Health and Safety Policy
The first answer to what documents are required to comply with Health and Safety law; is a policy. But how do you make that policy both legally compliant but also meet the needs of your business?
Your Health and Safety policy demonstrates your commitment to managing Health and Safety. It details responsibilities, what activities will take place and how you will implement them.
You must communicate it to all workers, contractors, visitors and even potentially inspectors! Therefore it is important to make sure it is up to date and fit for purpose.
If you meet these requirements it ensures your legal compliance with The Health and Safety at Work Act 1974 s2(3) and if you have more than 5 employees by writing it down; The Management of Health and Safety at Work Regulations 1999.
To make your policy a beneficial working document it should be set out into the following three sections:
Health and Safety Policy Statement
This represents your businesses vision for Health and Safety in the organisation; a good policy will be in line with your overall mission statement and values. It should be signed by the most senior person in the organisation.

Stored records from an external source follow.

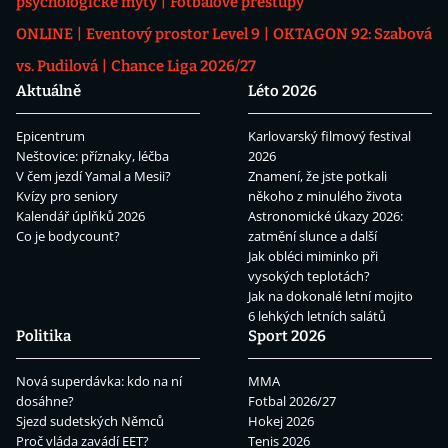
psychologické mýty
Fotbalové přestupy
ONLINE
Eventový prostor Level 9
OKTAGON 92: Szabová
vs. Pudilová
Chance Liga 2026/27
Aktuálně
Léto 2026
Epicentrum
Karlovarský filmový festival
Neštovice: příznaky, léčba
2026
V čem jezdí Yamal a Mesii?
Znamení, že jste potkali
Kvízy pro seniory
někoho z minulého života
Kalendář úplňků 2026
Astronomické úkazy 2026:
Co je bodycount?
zatmění slunce a další
Jak obléci miminko při
vysokých teplotách?
Jak na dokonalé letní mojito
6 lehkých letních salátů
Politika
Sport 2026
Nová superdávka: kdo na ní
MMA
dosáhne?
Fotbal 2026/27
Sjezd sudetských Němců
Hokej 2026
Proč vláda zavádí EET?
Tenis 2026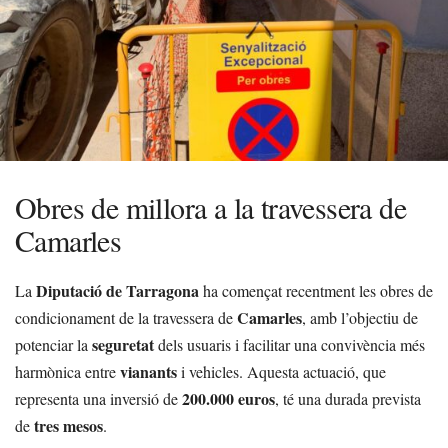
Obres de millora a la travessera de
Camarles
Diputació de Tarragona
La
ha començat recentment les obres de
Camarles
condicionament de la travessera de
, amb l’objectiu de
seguretat
potenciar la
dels usuaris i facilitar una convivència més
vianants
harmònica entre
i vehicles. Aquesta actuació, que
200.000 euros
representa una inversió de
, té una durada prevista
tres mesos
de
.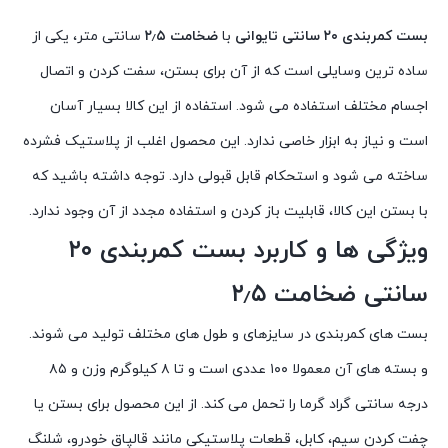
بست کمربندی ۲۰ سانتی تایوانی
با
ضخامت ۲٫۵
سانتی متر، یکی از
ساده ترین وسایلی است که از آن برای بستن، سفت کردن و اتصال
اجسام مختلف استفاده می شود. استفاده از این کالا بسیار آسان
است و نیاز به ابزار خاصی ندارد. این محصول اغلب از پلاستیک فشرده
ساخته می شود و استحکام قابل قبولی دارد. توجه داشته باشید که
با بستن این کالا، قابلیت باز کردن و استفاده مجدد از آن وجود ندارد.
ویژگی ها و کاربرد بست کمربندی ۲۰
سانتی ضخامت ۲٫۵
بست های کمربندی در سایزهای و طول های مختلف تولید می شوند.
و بسته های آن معمولا ۱۰۰ عددی است و تا ۸ کیلوگرم وزن و ۸۵
درجه سانتی گراد گرما را تحمل می کند. از این محصول برای بستن یا
چفت کردن سیم، کابل، قطعات پلاستیکی مانند قالپاق خودرو، شلنگ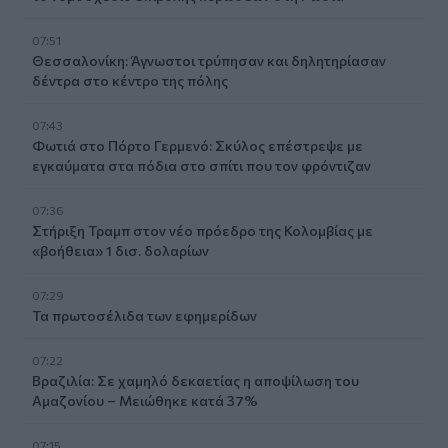
07:51
Θεσσαλονίκη: Άγνωστοι τρύπησαν και δηλητηρίασαν
δέντρα στο κέντρο της πόλης
07:43
Φωτιά στο Πόρτο Γερμενό: Σκύλος επέστρεψε με
εγκαύματα στα πόδια στο σπίτι που τον φρόντιζαν
07:36
Στήριξη Τραμπ στον νέο πρόεδρο της Κολομβίας με
«βοήθεια» 1 δισ. δολαρίων
07:29
Τα πρωτοσέλιδα των εφημερίδων
07:22
Βραζιλία: Σε χαμηλό δεκαετίας η αποψίλωση του
Αμαζονίου – Μειώθηκε κατά 37%
07:15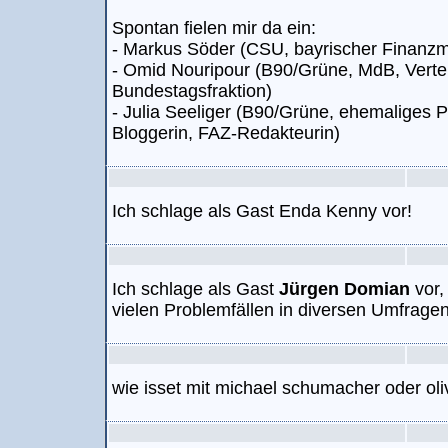
Spontan fielen mir da ein:
- Markus Söder (CSU, bayrischer Finanzmi
- Omid Nouripour (B90/Grüne, MdB, Verte
Bundestagsfraktion)
- Julia Seeliger (B90/Grüne, ehemaliges P
Bloggerin, FAZ-Redakteurin)
Ich schlage als Gast Enda Kenny vor!
Ich schlage als Gast
Jürgen Domian
vor,
vielen Problemfällen in diversen Umfrage
wie isset mit michael schumacher oder ol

This details Health and Safety roles and their responsibilities. It also covers your specific Health and Safety management systems, frameworks and communication methods such as meetings, toolbox talks etc.
Health and Safety Arrangements
These are the activities you have in place manage Health and Safety. You don’t need to duplicate policies and procedures you have in place; but inform the reader as to their purpose and where the document can be found.
Implement your Health and Safety policy
Writing a good policy and getting it signed is just the beginning!
You should implement it into your working practices. This responsibility should be given to a senior manager. You should communicate it through consultation, allowing for feedback that should be actively listened to.
Keep it safe
Storage and retention of your policy and supporting documents should be detailed in the policy. It should be accessible so consider paper and electronic copies, and as a result be in a format that you can easily updated.
Reviewing your policy will keep it up to date and relevant; and is a legal requirement. As a result an annual review takes place; or sooner following a major organisational change. Consequently you should track amendments and changes made brought to the attention of all staff, contractors etc.